Please repeat the entries word for word, from their first line up to and including the line that contains "Pokud by došlo".
----- Task input
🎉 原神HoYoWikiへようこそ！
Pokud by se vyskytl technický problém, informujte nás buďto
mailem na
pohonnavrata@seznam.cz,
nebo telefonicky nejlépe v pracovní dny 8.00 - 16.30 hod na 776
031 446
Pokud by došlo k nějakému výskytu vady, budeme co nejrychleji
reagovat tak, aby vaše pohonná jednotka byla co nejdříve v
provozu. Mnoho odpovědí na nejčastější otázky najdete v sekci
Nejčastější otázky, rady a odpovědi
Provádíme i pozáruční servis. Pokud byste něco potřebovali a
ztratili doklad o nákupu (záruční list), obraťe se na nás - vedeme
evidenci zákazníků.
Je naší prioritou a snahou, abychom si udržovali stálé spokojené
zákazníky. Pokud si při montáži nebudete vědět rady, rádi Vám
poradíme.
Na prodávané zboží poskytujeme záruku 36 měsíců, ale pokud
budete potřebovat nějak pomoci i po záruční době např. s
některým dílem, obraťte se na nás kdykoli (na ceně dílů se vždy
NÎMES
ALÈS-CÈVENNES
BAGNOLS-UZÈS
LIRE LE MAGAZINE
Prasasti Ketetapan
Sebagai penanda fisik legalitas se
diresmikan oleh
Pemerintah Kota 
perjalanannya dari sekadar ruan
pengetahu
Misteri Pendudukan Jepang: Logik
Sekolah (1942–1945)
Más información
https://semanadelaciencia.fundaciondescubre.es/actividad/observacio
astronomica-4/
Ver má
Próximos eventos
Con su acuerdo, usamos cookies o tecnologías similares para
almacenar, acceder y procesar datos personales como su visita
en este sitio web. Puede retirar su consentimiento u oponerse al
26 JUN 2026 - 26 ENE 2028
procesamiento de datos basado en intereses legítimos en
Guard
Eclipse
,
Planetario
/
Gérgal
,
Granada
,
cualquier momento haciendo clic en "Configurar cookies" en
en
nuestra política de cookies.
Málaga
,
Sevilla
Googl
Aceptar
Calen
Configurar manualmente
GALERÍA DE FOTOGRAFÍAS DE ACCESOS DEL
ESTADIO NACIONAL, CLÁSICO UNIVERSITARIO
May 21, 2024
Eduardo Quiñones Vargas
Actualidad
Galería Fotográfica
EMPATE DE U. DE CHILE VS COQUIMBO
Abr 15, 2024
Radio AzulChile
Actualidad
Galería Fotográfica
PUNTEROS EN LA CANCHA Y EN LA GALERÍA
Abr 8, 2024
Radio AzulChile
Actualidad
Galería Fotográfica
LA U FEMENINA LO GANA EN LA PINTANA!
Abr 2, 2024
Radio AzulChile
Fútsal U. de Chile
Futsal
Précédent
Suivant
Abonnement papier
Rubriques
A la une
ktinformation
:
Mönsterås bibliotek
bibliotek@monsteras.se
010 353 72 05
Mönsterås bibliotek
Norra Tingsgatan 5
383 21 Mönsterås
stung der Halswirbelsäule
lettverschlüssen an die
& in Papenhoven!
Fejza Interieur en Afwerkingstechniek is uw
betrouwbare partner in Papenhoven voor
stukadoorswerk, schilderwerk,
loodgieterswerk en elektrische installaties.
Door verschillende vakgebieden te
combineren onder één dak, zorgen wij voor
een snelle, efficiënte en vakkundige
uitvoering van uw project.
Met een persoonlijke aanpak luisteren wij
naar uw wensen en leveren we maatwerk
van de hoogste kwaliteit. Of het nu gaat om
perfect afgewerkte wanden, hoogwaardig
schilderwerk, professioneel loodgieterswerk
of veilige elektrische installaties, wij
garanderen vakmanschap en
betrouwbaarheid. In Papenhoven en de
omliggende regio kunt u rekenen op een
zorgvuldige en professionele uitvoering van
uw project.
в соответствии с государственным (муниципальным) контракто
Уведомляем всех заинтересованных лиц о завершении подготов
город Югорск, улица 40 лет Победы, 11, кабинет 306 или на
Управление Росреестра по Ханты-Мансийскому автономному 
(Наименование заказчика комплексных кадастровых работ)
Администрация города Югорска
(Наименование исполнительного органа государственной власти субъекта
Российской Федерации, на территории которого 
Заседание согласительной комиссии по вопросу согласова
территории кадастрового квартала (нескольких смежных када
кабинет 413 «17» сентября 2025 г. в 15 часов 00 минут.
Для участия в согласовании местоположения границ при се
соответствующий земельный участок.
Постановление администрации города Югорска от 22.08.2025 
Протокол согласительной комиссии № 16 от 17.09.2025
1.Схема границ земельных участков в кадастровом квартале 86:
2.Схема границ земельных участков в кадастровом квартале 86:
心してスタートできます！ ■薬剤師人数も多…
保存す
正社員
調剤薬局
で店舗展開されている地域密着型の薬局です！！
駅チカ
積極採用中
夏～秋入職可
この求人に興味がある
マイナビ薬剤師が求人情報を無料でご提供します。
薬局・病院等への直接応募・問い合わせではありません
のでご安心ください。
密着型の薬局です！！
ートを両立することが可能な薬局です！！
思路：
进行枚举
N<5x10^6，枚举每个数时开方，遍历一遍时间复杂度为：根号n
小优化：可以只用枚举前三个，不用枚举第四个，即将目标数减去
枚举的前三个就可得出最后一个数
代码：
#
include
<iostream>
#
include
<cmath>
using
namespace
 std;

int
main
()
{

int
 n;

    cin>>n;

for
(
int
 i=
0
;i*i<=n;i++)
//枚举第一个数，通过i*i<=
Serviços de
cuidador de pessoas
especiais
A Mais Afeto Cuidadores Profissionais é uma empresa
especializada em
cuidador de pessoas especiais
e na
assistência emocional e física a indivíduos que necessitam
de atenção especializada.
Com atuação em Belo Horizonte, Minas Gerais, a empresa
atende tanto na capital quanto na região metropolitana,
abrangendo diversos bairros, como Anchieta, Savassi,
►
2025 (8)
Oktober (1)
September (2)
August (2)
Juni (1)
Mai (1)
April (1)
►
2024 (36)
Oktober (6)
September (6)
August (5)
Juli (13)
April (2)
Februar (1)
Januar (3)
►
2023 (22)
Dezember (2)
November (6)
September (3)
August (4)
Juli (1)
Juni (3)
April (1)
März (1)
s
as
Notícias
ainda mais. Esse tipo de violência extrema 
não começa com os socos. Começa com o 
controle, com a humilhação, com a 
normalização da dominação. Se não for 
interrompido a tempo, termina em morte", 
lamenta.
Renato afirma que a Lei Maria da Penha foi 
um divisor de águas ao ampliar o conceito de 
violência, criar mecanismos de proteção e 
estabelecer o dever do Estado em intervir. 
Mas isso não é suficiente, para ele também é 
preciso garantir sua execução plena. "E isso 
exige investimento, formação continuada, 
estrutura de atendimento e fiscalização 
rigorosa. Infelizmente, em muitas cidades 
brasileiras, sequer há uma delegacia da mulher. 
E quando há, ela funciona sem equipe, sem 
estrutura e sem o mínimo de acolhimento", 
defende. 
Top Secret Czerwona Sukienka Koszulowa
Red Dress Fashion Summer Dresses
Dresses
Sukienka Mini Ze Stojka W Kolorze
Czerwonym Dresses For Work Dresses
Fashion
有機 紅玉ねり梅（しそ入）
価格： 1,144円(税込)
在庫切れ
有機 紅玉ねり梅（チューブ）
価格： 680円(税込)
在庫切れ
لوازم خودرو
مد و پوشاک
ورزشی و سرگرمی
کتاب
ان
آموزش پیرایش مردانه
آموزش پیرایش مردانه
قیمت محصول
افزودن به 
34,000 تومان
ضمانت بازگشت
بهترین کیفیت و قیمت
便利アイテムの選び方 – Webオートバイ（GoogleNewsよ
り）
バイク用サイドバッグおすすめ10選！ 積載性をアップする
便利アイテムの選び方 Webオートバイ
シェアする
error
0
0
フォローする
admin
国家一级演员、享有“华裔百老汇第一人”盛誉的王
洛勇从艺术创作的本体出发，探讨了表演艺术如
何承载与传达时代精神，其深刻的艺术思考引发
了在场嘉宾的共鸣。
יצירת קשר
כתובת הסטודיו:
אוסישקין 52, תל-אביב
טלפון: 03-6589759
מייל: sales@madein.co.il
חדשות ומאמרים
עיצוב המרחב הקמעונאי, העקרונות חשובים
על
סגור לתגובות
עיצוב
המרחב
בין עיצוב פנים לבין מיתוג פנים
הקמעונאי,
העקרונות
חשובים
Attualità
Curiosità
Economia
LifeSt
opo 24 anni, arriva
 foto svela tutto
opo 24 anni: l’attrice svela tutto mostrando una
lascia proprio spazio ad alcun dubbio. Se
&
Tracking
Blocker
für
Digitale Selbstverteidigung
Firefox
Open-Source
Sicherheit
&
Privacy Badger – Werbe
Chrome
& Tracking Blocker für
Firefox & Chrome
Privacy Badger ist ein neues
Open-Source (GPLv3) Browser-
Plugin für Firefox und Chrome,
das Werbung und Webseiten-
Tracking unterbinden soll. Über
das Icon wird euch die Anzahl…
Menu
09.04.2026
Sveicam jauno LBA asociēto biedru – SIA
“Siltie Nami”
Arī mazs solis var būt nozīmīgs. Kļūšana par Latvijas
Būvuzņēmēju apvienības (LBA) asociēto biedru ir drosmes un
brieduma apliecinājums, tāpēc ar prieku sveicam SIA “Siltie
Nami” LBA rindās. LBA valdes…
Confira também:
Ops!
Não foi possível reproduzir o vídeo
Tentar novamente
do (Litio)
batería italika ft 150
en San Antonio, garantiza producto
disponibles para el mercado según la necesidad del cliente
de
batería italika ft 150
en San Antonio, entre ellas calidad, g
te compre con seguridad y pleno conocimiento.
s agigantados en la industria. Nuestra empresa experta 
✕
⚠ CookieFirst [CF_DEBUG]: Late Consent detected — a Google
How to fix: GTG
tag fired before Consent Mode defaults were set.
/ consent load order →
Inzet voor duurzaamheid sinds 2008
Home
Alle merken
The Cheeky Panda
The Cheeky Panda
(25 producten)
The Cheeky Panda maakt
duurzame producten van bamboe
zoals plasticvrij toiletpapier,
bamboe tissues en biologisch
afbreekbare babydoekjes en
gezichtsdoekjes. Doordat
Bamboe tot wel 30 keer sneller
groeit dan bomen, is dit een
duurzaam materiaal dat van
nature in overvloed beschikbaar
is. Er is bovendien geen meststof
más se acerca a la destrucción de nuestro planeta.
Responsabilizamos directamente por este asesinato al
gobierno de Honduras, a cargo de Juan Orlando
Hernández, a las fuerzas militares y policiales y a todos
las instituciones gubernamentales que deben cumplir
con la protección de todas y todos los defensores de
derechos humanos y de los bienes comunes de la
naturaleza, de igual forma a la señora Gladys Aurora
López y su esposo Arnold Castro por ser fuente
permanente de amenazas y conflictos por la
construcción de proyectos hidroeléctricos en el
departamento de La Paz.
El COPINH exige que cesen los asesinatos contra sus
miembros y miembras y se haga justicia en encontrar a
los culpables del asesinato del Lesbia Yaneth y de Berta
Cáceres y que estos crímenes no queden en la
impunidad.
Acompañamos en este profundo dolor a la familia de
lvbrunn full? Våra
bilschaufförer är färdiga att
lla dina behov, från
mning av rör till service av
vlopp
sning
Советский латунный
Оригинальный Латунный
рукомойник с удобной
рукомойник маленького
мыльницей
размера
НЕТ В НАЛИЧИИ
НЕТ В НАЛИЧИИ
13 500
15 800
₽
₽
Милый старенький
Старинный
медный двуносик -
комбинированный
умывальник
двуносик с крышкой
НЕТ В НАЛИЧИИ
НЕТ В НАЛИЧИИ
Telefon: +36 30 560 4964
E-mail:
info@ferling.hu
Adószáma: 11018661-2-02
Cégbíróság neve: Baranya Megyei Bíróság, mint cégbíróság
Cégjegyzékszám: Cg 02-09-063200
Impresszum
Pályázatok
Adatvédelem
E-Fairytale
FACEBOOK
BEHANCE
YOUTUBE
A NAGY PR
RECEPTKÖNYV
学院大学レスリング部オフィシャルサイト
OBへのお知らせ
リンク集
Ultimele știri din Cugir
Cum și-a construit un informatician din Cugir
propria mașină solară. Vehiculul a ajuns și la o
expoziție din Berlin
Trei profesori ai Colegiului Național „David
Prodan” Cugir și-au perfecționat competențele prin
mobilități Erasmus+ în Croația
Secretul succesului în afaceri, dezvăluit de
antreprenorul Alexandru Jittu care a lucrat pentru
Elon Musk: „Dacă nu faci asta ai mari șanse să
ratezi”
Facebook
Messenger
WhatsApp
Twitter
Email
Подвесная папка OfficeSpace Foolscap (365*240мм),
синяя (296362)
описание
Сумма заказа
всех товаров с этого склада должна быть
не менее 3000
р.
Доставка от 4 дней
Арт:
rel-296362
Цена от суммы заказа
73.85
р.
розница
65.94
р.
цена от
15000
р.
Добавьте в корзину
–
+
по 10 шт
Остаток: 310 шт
----------
**Answer box**:
🎉 原神HoYoWikiへようこそ！
Pokud by se vyskytl technický problém, informujte nás buďto
mailem na
pohonnavrata@seznam.cz,
nebo telefonicky nejlépe v pracovní dny 8.00 - 16.30 hod na 776
031 446
Pokud by došlo k nějakému výskytu vady, budeme co nejrychleji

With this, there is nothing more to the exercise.